I am for patterns, for liturgies, for the “expected” and for the “extemporaneous” within the expected. One of my dearest friends is the Chaplain for Robert Webber’s Institute For Worship Studies, and many of my dearest friends have studied/are studying the riches of the four-fold service and more. In fact, I’ve taught courses on the historic four-fold service through Indiana Wesleyan and St. Stephen’s University.

But I’m also a contemporary worship leader in the Vineyard movement of churches, and I know the transformation that can occur in people when they are given a long time to sing to God, about God and with God in a thoughtful worship environment. I’m also not averse to the music playing a larger role in a worship gathering, and to it being loud enough to move feet and hearts that welcome being surrounded by the music. And while the medium is the message, yes, I think sometimes our Worship Cultural paradigms are a lens through which we are seeing as we eschew another’s approach to worship.

The problem is not just our volume or song selection—it is also our approach to participation in our services.

Fixing the Problem of Participation—When the Music Is the Only Opportunity

I’m going to contend that both worship cultures I’ve mentioned have a different vision of participation in worship, and neither is perfect.
Because many more contemporary church movements have removed highly participatory, few thousand-year-old worship elements from their weekly gatherings (Eucharist/communion, responsive readings, corporate prayers, passing of the peace, fellowship), the music must be everything when it comes to corporate participation in worship. The pastor will speak for 30-45 minutes, and people are starving to participate (in a non-personally intrusive way) when the dominant part of their gatherings is teaching—and long teachings at that.

Today, however, many of the Worship Immersion Culture ilk are excited to re-integrate a variety of more participatory worship experiences, from singing together, to experiencing beauty together, to weekly communion, to responsive prayers, to the passing of the peace and much more.

They don’t need the music to accomplish all things participatory in the conventional sense of the word. They can be surrounded by the music in one moment, and breaking the bread together with a few shared words in the next. In fact, the aesthetics of the building, the type of art adorning the building, the fellowship spaces (cafe areas, etc.), and the missional spaces (food distribution areas, etc.) matter to them as much as the music. Buildings, for the Worship Immersion Culture, matter beyond their function. 

They are a part of the message being communicated about how we live, as friend James Bryant Smith and Renovare call it, the With-God Life.

We should all be asking the question: What are our opportunities for deep community participation on a Sunday morning, and are we discipling our entire congregation by our planning?

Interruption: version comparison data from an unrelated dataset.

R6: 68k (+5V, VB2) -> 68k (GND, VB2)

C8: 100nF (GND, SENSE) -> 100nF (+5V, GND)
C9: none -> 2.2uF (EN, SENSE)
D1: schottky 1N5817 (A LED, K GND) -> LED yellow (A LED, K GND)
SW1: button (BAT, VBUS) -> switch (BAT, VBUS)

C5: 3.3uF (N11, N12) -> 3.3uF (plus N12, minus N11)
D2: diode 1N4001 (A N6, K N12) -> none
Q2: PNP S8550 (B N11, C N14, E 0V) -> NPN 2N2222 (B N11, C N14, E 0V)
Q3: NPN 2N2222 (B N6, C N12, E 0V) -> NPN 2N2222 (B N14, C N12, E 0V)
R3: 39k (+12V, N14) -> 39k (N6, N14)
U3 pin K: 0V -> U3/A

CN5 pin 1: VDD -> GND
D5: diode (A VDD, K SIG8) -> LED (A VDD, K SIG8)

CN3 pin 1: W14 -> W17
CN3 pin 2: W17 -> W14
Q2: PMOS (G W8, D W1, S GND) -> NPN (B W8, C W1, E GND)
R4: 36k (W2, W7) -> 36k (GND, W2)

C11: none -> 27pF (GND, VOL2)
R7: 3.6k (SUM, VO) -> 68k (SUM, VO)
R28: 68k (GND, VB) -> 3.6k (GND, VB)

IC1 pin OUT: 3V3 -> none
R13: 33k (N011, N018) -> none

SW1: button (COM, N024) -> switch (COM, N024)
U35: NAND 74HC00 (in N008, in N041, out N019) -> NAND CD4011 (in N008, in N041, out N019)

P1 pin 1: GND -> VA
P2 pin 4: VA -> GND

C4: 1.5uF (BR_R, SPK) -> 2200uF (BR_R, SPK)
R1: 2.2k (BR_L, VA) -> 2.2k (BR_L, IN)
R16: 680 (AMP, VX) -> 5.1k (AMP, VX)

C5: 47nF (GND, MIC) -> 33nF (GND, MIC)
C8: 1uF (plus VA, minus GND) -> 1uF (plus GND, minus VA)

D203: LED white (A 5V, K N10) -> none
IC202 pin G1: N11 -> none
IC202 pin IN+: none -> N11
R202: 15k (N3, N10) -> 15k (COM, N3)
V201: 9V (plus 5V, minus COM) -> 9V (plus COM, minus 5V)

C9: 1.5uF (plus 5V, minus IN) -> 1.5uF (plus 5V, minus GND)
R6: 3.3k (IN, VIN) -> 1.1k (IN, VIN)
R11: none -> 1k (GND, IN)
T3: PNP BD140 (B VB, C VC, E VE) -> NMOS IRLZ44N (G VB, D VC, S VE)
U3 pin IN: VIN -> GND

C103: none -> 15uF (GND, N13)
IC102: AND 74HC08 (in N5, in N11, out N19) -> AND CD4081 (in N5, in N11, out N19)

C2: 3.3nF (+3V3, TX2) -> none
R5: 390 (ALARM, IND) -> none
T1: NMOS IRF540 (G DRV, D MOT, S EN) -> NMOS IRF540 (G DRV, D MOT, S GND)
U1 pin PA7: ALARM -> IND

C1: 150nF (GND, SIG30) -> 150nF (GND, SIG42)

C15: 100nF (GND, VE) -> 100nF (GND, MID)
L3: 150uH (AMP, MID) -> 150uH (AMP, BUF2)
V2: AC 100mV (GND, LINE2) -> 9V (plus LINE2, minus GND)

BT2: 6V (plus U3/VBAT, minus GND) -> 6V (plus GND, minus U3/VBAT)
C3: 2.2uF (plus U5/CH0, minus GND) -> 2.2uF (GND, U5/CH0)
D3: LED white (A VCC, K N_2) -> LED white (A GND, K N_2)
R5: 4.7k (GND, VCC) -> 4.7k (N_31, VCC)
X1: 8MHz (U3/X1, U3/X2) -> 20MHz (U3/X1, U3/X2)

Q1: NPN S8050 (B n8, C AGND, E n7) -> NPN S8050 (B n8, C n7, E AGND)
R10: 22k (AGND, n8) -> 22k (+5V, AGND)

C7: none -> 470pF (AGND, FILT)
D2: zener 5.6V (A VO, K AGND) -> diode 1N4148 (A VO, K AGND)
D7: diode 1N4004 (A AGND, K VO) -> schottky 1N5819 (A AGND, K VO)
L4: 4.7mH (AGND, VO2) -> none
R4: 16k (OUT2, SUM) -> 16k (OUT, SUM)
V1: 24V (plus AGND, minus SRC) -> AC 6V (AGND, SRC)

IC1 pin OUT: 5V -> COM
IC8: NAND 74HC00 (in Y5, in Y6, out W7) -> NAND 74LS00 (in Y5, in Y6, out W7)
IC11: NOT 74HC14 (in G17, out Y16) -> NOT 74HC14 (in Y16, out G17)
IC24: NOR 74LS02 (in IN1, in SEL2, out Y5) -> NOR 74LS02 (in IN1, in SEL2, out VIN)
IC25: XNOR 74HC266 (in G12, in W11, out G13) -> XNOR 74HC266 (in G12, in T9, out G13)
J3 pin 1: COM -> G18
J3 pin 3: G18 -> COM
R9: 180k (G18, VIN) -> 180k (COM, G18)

When we name our target group according to age or demographic, we must embrace that it means something for the way we handle the music—from the volume, to the presentation, to the way we host worship gatherings.

Getting Our Worship Cultures Out of a Rut

I’ll shoot straight. When it comes to planning a Sunday morning, in my experience many pastors are not thinking much beyond the worship conventions with which they grew up or in which they had their first encounters with God. I include myself in this; it’s not easy.
But if we’ll recognize various worship cultures exist in our churches (over time it does get more homogeneous), care about how people are being formed by our worship habits, and tend to who God has called us to uniquely be as a community, we’ll find our local stride in leading people into worship places that are truly forming them in Christ-likeness.

If forming people in Christ is the business of the church, then worship is the business of the church. Let’s be about our business.



Question: How can we better handle, in our churches, the tension of serving both worship cultures mentioned above in our planning? Where do you fall between these two approaches?